RECORD EXTRACTS:
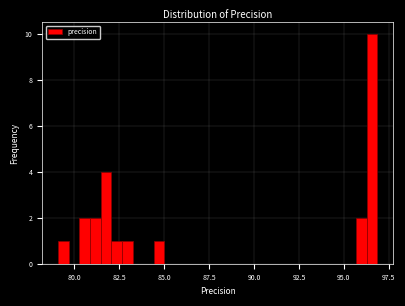

Around what value on the x-axis is the tallest bar? Give the approximate position of its centre, as read against the axis.

96.5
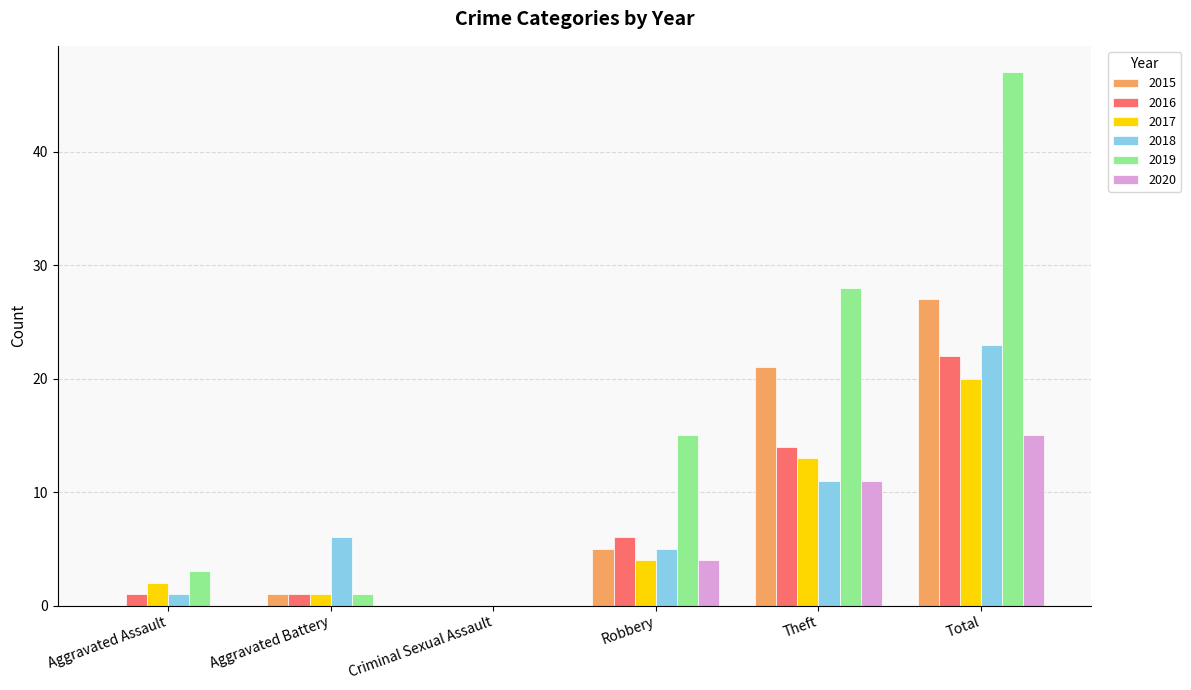

What is the sum of all 2017 values?

40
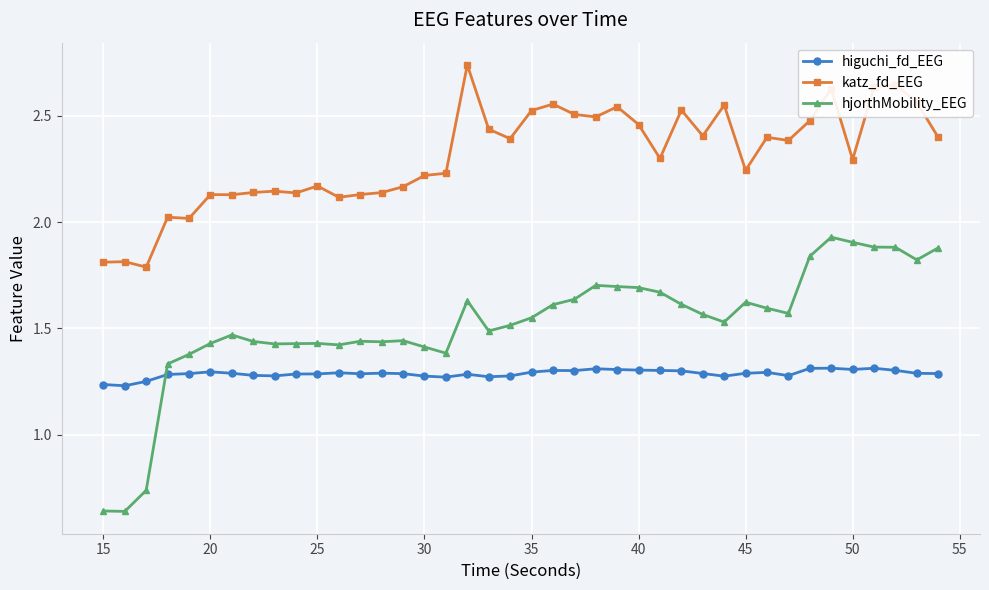

At how many categories does at least one series exceed 0?

40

TO DO:
Show every line in the rows above that contains the string "categories".

EXPECTED OUTPUT:
At how many categories does at least one series exceed 0?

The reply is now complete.